As it turned out, the outcry was short lived as the claims of pay changes only affected workers in certain countries. When that correction came out (see here), there was crickets or at least not the same amount of noise that arose when the original story emerged and they thought they were affected.
I believe that these changes were going to happen anyway. I don't think that Onlyfans' business model could continue that way and was probably something they only wanted to initially introduce, as a way to gain a large amount of models (plus, issues with tax might have sped up the change). A company needs to retain a certain amount of funds to be able to issue refunds if necessary, so that’s why most if not all adult platforms have a longer waiting time for models to get paid. I touched on the possible reasons why this super average platform was so successful, a little while back, and it was because of these type of strategies that they used, early on.

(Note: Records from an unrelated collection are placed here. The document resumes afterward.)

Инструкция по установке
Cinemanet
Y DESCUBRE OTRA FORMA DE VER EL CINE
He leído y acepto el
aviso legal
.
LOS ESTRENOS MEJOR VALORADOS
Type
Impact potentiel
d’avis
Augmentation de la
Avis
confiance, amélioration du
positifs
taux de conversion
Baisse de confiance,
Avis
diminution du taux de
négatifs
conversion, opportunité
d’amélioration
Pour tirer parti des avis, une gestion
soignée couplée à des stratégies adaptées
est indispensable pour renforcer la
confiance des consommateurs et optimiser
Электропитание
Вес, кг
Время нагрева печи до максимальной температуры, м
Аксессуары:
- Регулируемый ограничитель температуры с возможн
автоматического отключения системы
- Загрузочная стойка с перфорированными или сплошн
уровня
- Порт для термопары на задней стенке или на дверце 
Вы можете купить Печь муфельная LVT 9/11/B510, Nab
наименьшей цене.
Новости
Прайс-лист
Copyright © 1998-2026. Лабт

They have a track record of it, another tactic they used to gain users was through incentivised signups. But I think it was earlier this year when OnlyFans made a change to their affiliate program. Initially, a creator would get commission for life from the person they signed up but they later reneged on that and informed creators that it would now only be for a year.
Which makes me believe they were always going to implement these new changes at some point anyway, first trialling it in the countries where it’s currently being implemented before making it the standard for all. I’m sure they realised, they would probably get a bunch of people moaning but, ultimately, they would still use and promote the platform, like creators did with the changes to the affiliate program. Once you have a healthy amount of creators that use and depend on your platform, creators would have to accept the changes... or go to another platform with less traffic and recognition… and most won’t.
Bella’s actions may have accelerated their decision and was possibly used as a smokescreen to divert most of the backlash towards them. But all users who scam or post content that requires refunds to be issued share the blame too, because like I said, it has been going on long before she joined the platform.